I could never speak my mind in life. The curse that held me gripped close in its confusion would never allow me to put words to the feelings that plagued me. There was so much I felt but couldn't understand; so many things locked away in a deep chest for which I could not find the key. Only death could unlock that particular snare, and in death I cannot say what I wish because no one will hear. No one is here to hear me.

There are questions, too; questions that I could never ask because they were hidden within the closed box of my own mind and I had not the understanding of the corresponding emotions. Maybe that was why I was so erratic – emotions cannot be hidden forever, and sometimes the pressure became too great. Something had to give, and that something was the lock on the door.

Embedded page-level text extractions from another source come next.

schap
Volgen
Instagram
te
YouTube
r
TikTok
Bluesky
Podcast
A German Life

You weren't to know, I suppose. How could you? I am angry at you for some of the things you said, although I could never, would never, hate you. But you could never have understood. Some things are too painful to understand, and you have always tried to avoid pain.

I am going to cause you pain, my beloved brother. I have no wish to hurt you, but emotion will out. One hundred and fifty years of pent-up pressure cannot be allowed to fester for any longer. It will hurt you, more so than it will me, but now that you have joined me in death I must set these questions free. Not in the uncontrollable explosions as I did in life, but in my own time. The mind is a fortress, and I now possess the only key.

Albus, dear Albus. My brother, my protector. You have run from me for a century and a half, fearing the truth and the guilt that our renewed companionship will bring. But death cannot be evaded forever, and you have always known that there is neither heaven nor hell. There is not even any limbo for you, my Albus. Simply purgatory, where you must face up to your life. Just me.